**DESCRIPTION OF THE TASK:**
Continue the biography of Maggi Payne below, starting right after its last sentence.

= Maggi Payne =

American composer and musician

Maggi Payne (born 1945, Texas, United States) is an American composer, flutist, video artist, recording engineer/editor, and historical remastering engineer who creates electroacoustic, instrumental, vocal works, and works involving visuals (video, dance, film, slides).

==Early life and education==
Payne was raised in Texas. She received her B. Mus. in applied flute at Northwestern University, studying with Walfrid Kujala, flute, and Alan Stout, Ted Ashford, and M. William Karlins, composers. She received her M. Mus. at the University of Illinois Urbana-Champaign, studying with composers Gordon Mumma, Ben Johnston, and Salvatore Martirano. She studied with Robert Ashley at Mills College, where she received her MFA in electronic music and recording media.

**RAW DATA:**

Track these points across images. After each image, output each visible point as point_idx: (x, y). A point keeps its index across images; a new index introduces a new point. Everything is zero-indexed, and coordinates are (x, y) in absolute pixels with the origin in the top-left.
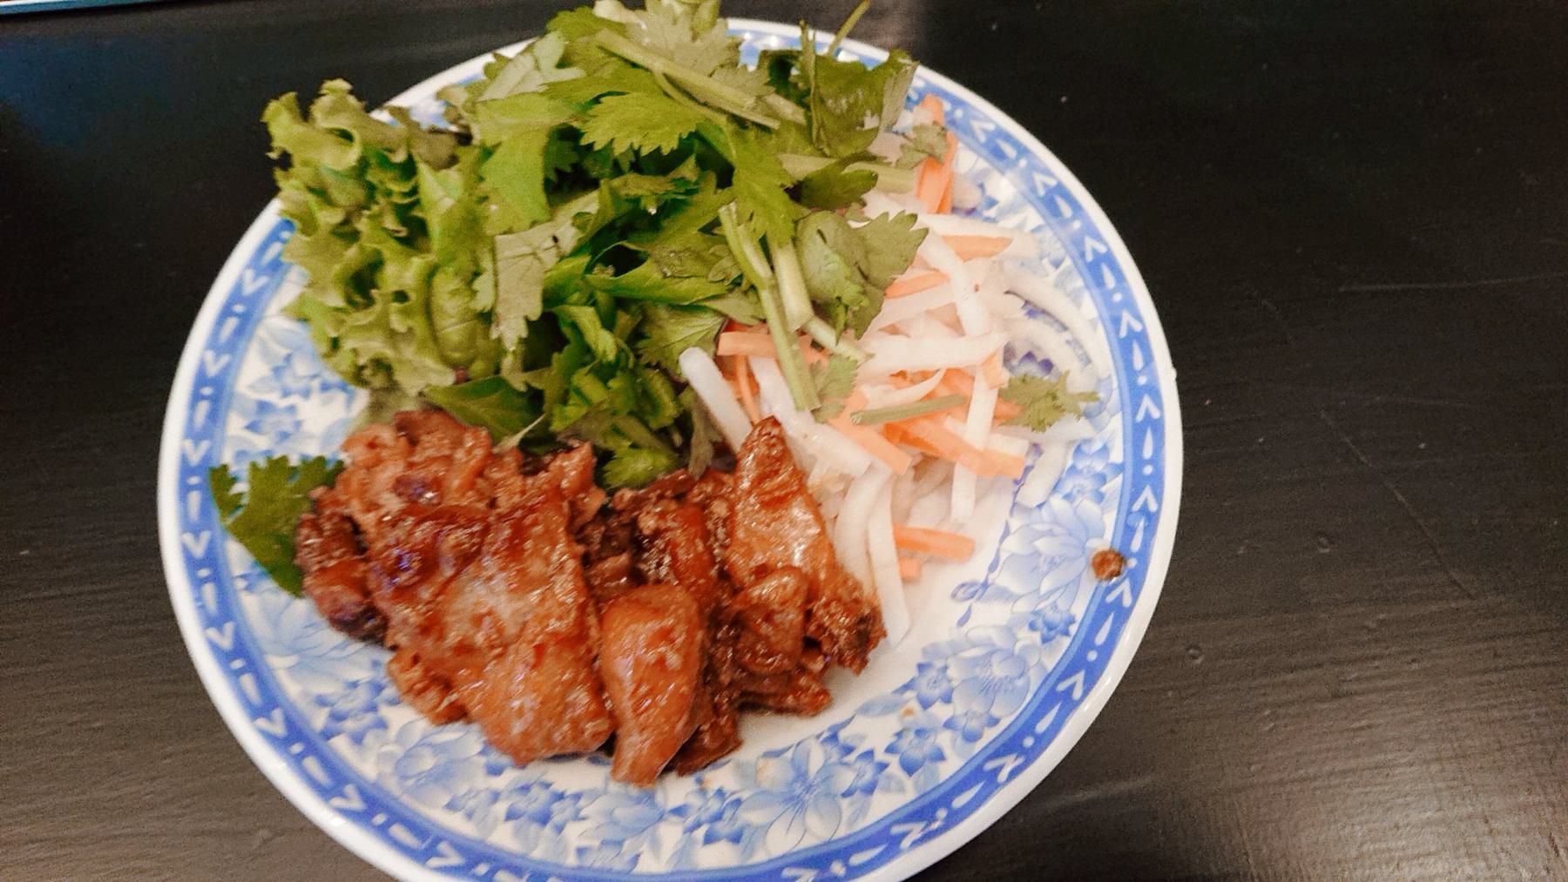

**OUTPUT OF THE EXERCISE:**
==Career==
She has collaborated since the 1980s with video artist Ed Tannenbaum, composing several works for his Technological Feets live dance/video-processing performances and built a flame speaker at the Exploratorium in collaboration with Nick Bertoni (1983–1985). Payne has been a recording engineer at Music and Arts record label since 1981, where she has recorded both contemporary and historical music. Her video works include Crystal, Io, Circular Motions, Solar Wind, Airwaves (realities), Liquid Metal, Apparent Horizon, Liquid Amber, Effervescence, Cloud Fields, Quicksilver, and Through the Looking Glass. Her films include Orion and Allusions. Her works involving dance include System Test (fire and ice) and Allusions. Her works have been choreographed by Molissa Fenley, Wendy Rodgers, Gina Gibney, Gail Chodera, Deborah Hay, Carla Blank Reed, and Carolyn Brown.

Payne's works are available on Aguirre, Innova, Root Strata, Lovely Music, Starkland, The Label, Music and Arts, Centaur, Ubuibi, MMC, New World Records (CRI), Digital Narcis, Frog Peak, Asphodel, and/OAR, Capstone, and Mills College labels.

She received two Composer's Grants and an Interdisciplinary Arts Grant from the National Endowment for the Arts, and video grants from the Mellon Foundation and the Western States Regional Media Arts Fellowships Program. She received four honorary mentions from Bourges, one from Prix Ars Electronica, and placed in the Barlow and "Luigi Russolo" per giovani compositor di Musica Elettroacoustica competitions. In 2022 she received the SEAMUS AWARD.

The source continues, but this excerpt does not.